[Extracted data entries]
● ● ● ● ●

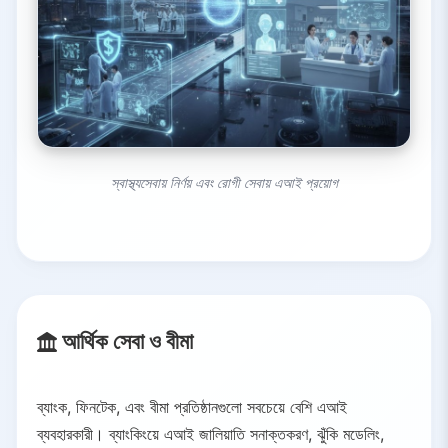
স্বাস্থ্যসেবায় নির্ণয় এবং রোগী সেবায় এআই প্রয়োগ
আর্থিক সেবা ও বীমা
ব্যাংক, ফিনটেক, এবং বীমা প্রতিষ্ঠানগুলো সবচেয়ে বেশি এআই
ব্যবহারকারী। ব্যাংকিংয়ে এআই জালিয়াতি সনাক্তকরণ, ঝুঁকি মডেলিং,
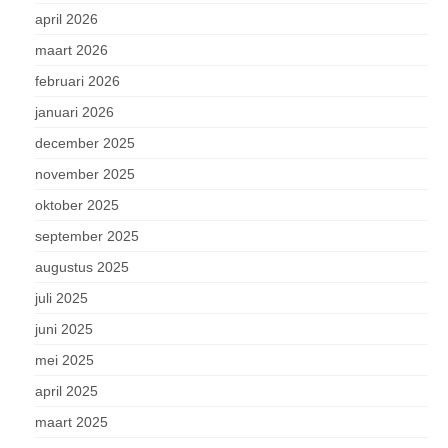
april 2026
maart 2026
februari 2026
januari 2026
december 2025
november 2025
oktober 2025
september 2025
augustus 2025
juli 2025
juni 2025
mei 2025
april 2025
maart 2025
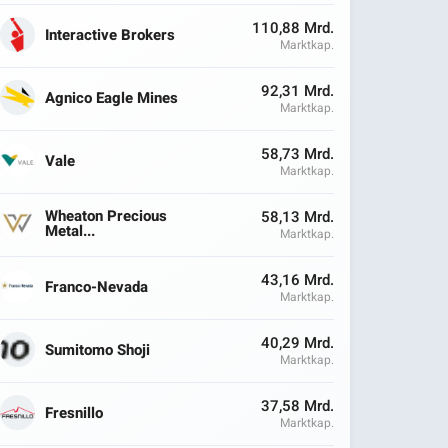
110,88 Mrd.
Interactive Brokers
Marktkap.
92,31 Mrd.
Agnico Eagle Mines
Marktkap.
58,73 Mrd.
Vale
Marktkap.
Wheaton Precious
58,13 Mrd.
Metal...
Marktkap.
43,16 Mrd.
Franco-Nevada
Marktkap.
40,29 Mrd.
Sumitomo Shoji
Marktkap.
37,58 Mrd.
Fresnillo
Marktkap.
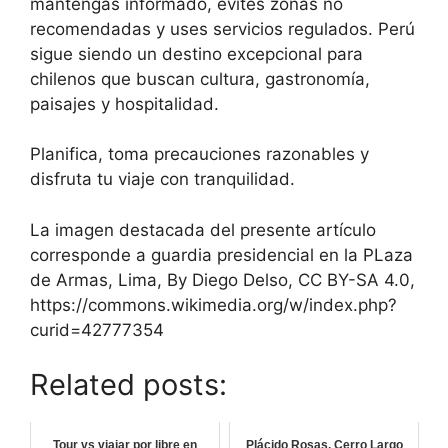
mantengas informado, evites zonas no
recomendadas y uses servicios regulados. Perú
sigue siendo un destino excepcional para
chilenos que buscan cultura, gastronomía,
paisajes y hospitalidad.
Planifica, toma precauciones razonables y
disfruta tu viaje con tranquilidad.
La imagen destacada del presente artículo
corresponde a guardia presidencial en la PLaza
de Armas, Lima, By Diego Delso, CC BY-SA 4.0,
https://commons.wikimedia.org/w/index.php?
curid=42777354
Related posts:
Tour vs viajar por libre en
Plácido Rosas, Cerro Largo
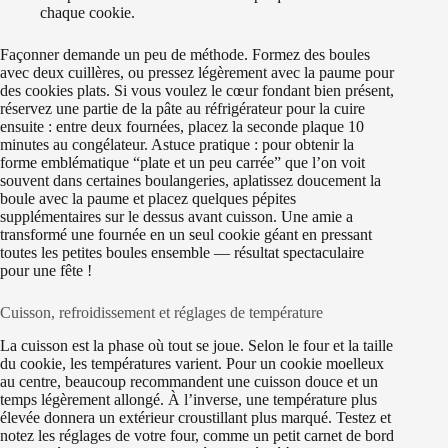
chaque cookie.
Façonner demande un peu de méthode. Formez des boules
avec deux cuillères, ou pressez légèrement avec la paume pour
des cookies plats. Si vous voulez le cœur fondant bien présent,
réservez une partie de la pâte au réfrigérateur pour la cuire
ensuite : entre deux fournées, placez la seconde plaque 10
minutes au congélateur. Astuce pratique : pour obtenir la
forme emblématique “plate et un peu carrée” que l’on voit
souvent dans certaines boulangeries, aplatissez doucement la
boule avec la paume et placez quelques pépites
supplémentaires sur le dessus avant cuisson. Une amie a
transformé une fournée en un seul cookie géant en pressant
toutes les petites boules ensemble — résultat spectaculaire
pour une fête !
Cuisson, refroidissement et réglages de température
La cuisson est la phase où tout se joue. Selon le four et la taille
du cookie, les températures varient. Pour un cookie moelleux
au centre, beaucoup recommandent une cuisson douce et un
temps légèrement allongé. À l’inverse, une température plus
élevée donnera un extérieur croustillant plus marqué. Testez et
notez les réglages de votre four, comme un petit carnet de bord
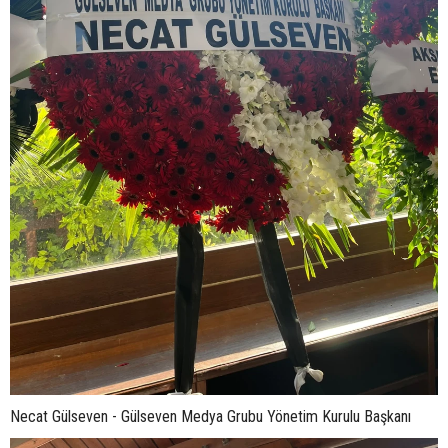
Necat Gülseven - Gülseven Medya Grubu Yönetim Kurulu Başkanı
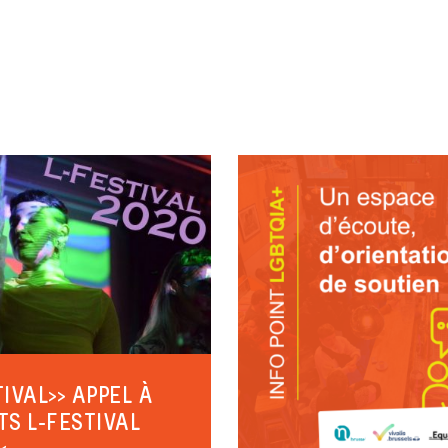
TIVAL>> APPEL À
TS L-FESTIVAL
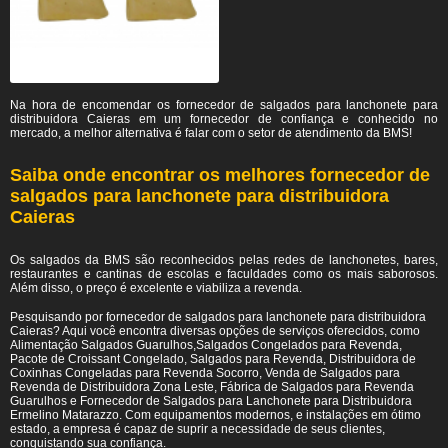
Na hora de encomendar os fornecedor de salgados para lanchonete para
distribuidora Caieras em um fornecedor de confiança e conhecido no
mercado, a melhor alternativa é falar com o setor de atendimento da BMS!
Saiba onde encontrar os melhores fornecedor de
salgados para lanchonete para distribuidora
Caieras
Os salgados da BMS são reconhecidos pelas redes de lanchonetes, bares,
restaurantes e cantinas de escolas e faculdades como os mais saborosos.
Além disso, o preço é excelente e viabiliza a revenda.
Pesquisando por fornecedor de salgados para lanchonete para distribuidora
Caieras? Aqui você encontra diversas opções de serviços oferecidos, como
Alimentação Salgados Guarulhos,Salgados Congelados para Revenda,
Pacote de Croissant Congelado, Salgados para Revenda, Distribuidora de
Coxinhas Congeladas para Revenda Socorro, Venda de Salgados para
Revenda de Distribuidora Zona Leste, Fábrica de Salgados para Revenda
Guarulhos e Fornecedor de Salgados para Lanchonete para Distribuidora
Ermelino Matarazzo. Com equipamentos modernos, e instalações em ótimo
estado, a empresa é capaz de suprir a necessidade de seus clientes,
conquistando sua confiança.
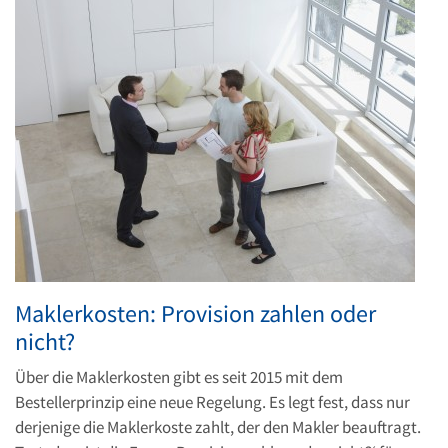
Maklerkosten: Provision zahlen oder
nicht?
Über die Maklerkosten gibt es seit 2015 mit dem
Bestellerprinzip eine neue Regelung. Es legt fest, dass nur
derjenige die Maklerkoste zahlt, der den Makler beauftragt.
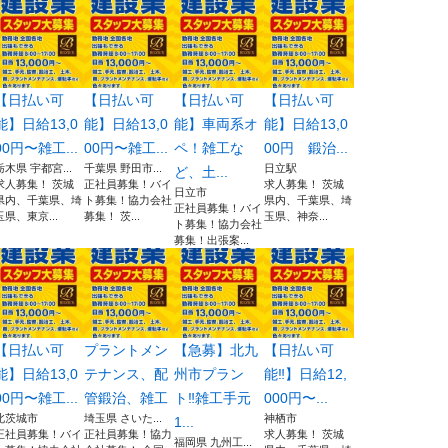
【日払い可
【日払い可
【日払い可
【日払い可
能】日給13,0
能】日給13,0
能】車両系オ
能】日給13,0
00円〜雑工...
00円〜雑工...
ペ！雑工な
00円 鍛治...
栃木県 宇都宮...
千葉県 野田市...
日立駅
ど、土...
求人募集！ 茨城
正社員募集！バイ
求人募集！ 茨城
日立市
県内、千葉県、埼
ト募集！協力会社
県内、千葉県、埼
正社員募集！バイ
玉県、東京...
募集！ 茨...
玉県、神奈...
ト募集！協力会社
募集！出張案...
【日払い可
プラントメン
【急募】北九
【日払い可
能】日給13,0
テナンス、配
州市プラン
能‼️】日給12,
00円〜雑工...
管鍛治、雑工
ト‼️雑工手元
000円〜...
北茨城市
埼玉県 さいた...
神栖市
1...
正社員募集！バイ
正社員募集！協力
求人募集！ 茨城
福岡県 九州工...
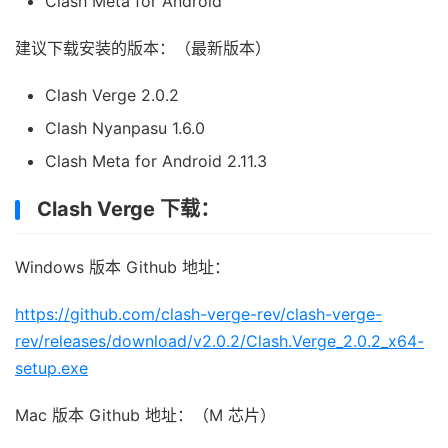
Clash Meta for Android
建议下载安装的版本：（最新版本）
Clash Verge 2.0.2
Clash Nyanpasu 1.6.0
Clash Meta for Android 2.11.3
Clash Verge 下载：
Windows 版本 Github 地址：
https://github.com/clash-verge-rev/clash-verge-
rev/releases/download/v2.0.2/Clash.Verge_2.0.2_x64-
setup.exe
Mac 版本 Github 地址：（M 芯片）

● ● ● ● ●

## JOB ITEM
Change every "Marktkap" in these rows to "Market cap" and keep the rest of the text as it is. Leave the pictures out of your answer.

## EXERCISE OUTPUT
স্বাস্থ্যসেবায় নির্ণয় এবং রোগী সেবায় এআই প্রয়োগ
আর্থিক সেবা ও বীমা
ব্যাংক, ফিনটেক, এবং বীমা প্রতিষ্ঠানগুলো সবচেয়ে বেশি এআই
ব্যবহারকারী। ব্যাংকিংয়ে এআই জালিয়াতি সনাক্তকরণ, ঝুঁকি মডেলিং,
april 2026
maart 2026
februari 2026
januari 2026
december 2025
november 2025
oktober 2025
september 2025
augustus 2025
juli 2025
juni 2025
mei 2025
april 2025
maart 2025
110,88 Mrd.
Interactive Brokers
Market cap.
92,31 Mrd.
Agnico Eagle Mines
Market cap.
58,73 Mrd.
Vale
Market cap.
Wheaton Precious
58,13 Mrd.
Metal...
Market cap.
43,16 Mrd.
Franco-Nevada
Market cap.
40,29 Mrd.
Sumitomo Shoji
Market cap.
37,58 Mrd.
Fresnillo
Market cap.
mantengas informado, evites zonas no
recomendadas y uses servicios regulados. Perú
sigue siendo un destino excepcional para
chilenos que buscan cultura, gastronomía,
paisajes y hospitalidad.
Planifica, toma precauciones razonables y
disfruta tu viaje con tranquilidad.
La imagen destacada del presente artículo
corresponde a guardia presidencial en la PLaza
de Armas, Lima, By Diego Delso, CC BY-SA 4.0,
https://commons.wikimedia.org/w/index.php?
curid=42777354
Related posts:
Tour vs viajar por libre en
Plácido Rosas, Cerro Largo
chaque cookie.
Façonner demande un peu de méthode. Formez des boules
avec deux cuillères, ou pressez légèrement avec la paume pour
des cookies plats. Si vous voulez le cœur fondant bien présent,
réservez une partie de la pâte au réfrigérateur pour la cuire
ensuite : entre deux fournées, placez la seconde plaque 10
minutes au congélateur. Astuce pratique : pour obtenir la
forme emblématique “plate et un peu carrée” que l’on voit
souvent dans certaines boulangeries, aplatissez doucement la
boule avec la paume et placez quelques pépites
supplémentaires sur le dessus avant cuisson. Une amie a
transformé une fournée en un seul cookie géant en pressant
toutes les petites boules ensemble — résultat spectaculaire
pour une fête !
Cuisson, refroidissement et réglages de température
La cuisson est la phase où tout se joue. Selon le four et la taille
du cookie, les températures varient. Pour un cookie moelleux
au centre, beaucoup recommandent une cuisson douce et un
temps légèrement allongé. À l’inverse, une température plus
élevée donnera un extérieur croustillant plus marqué. Testez et
notez les réglages de votre four, comme un petit carnet de bord
Necat Gülseven - Gülseven Medya Grubu Yönetim Kurulu Başkanı
TIVAL>> APPEL À
TS L-FESTIVAL
Na hora de encomendar os fornecedor de salgados para lanchonete para
distribuidora Caieras em um fornecedor de confiança e conhecido no
mercado, a melhor alternativa é falar com o setor de atendimento da BMS!
Saiba onde encontrar os melhores fornecedor de
salgados para lanchonete para distribuidora
Caieras
Os salgados da BMS são reconhecidos pelas redes de lanchonetes, bares,
restaurantes e cantinas de escolas e faculdades como os mais saborosos.
Além disso, o preço é excelente e viabiliza a revenda.
Pesquisando por fornecedor de salgados para lanchonete para distribuidora
Caieras? Aqui você encontra diversas opções de serviços oferecidos, como
Alimentação Salgados Guarulhos,Salgados Congelados para Revenda,
Pacote de Croissant Congelado, Salgados para Revenda, Distribuidora de
Coxinhas Congeladas para Revenda Socorro, Venda de Salgados para
Revenda de Distribuidora Zona Leste, Fábrica de Salgados para Revenda
Guarulhos e Fornecedor de Salgados para Lanchonete para Distribuidora
Ermelino Matarazzo. Com equipamentos modernos, e instalações em ótimo
estado, a empresa é capaz de suprir a necessidade de seus clientes,
conquistando sua confiança.
Maklerkosten: Provision zahlen oder
nicht?
Über die Maklerkosten gibt es seit 2015 mit dem
Bestellerprinzip eine neue Regelung. Es legt fest, dass nur
derjenige die Maklerkoste zahlt, der den Makler beauftragt.
【日払い可
【日払い可
【日払い可
【日払い可
能】日給13,0
能】日給13,0
能】車両系オ
能】日給13,0
00円〜雑工...
00円〜雑工...
ペ！雑工な
00円 鍛治...
栃木県 宇都宮...
千葉県 野田市...
日立駅
ど、土...
求人募集！ 茨城
正社員募集！バイ
求人募集！ 茨城
日立市
県内、千葉県、埼
ト募集！協力会社
県内、千葉県、埼
正社員募集！バイ
玉県、東京...
募集！ 茨...
玉県、神奈...
ト募集！協力会社
募集！出張案...
【日払い可
プラントメン
【急募】北九
【日払い可
能】日給13,0
テナンス、配
州市プラン
能‼️】日給12,
00円〜雑工...
管鍛治、雑工
ト‼️雑工手元
000円〜...
北茨城市
埼玉県 さいた...
神栖市
1...
正社員募集！バイ
正社員募集！協力
求人募集！ 茨城
福岡県 九州工...
Clash Meta for Android
建议下载安装的版本：（最新版本）
Clash Verge 2.0.2
Clash Nyanpasu 1.6.0
Clash Meta for Android 2.11.3
Clash Verge 下载：
Windows 版本 Github 地址：
https://github.com/clash-verge-rev/clash-verge-
rev/releases/download/v2.0.2/Clash.Verge_2.0.2_x64-
setup.exe
Mac 版本 Github 地址：（M 芯片）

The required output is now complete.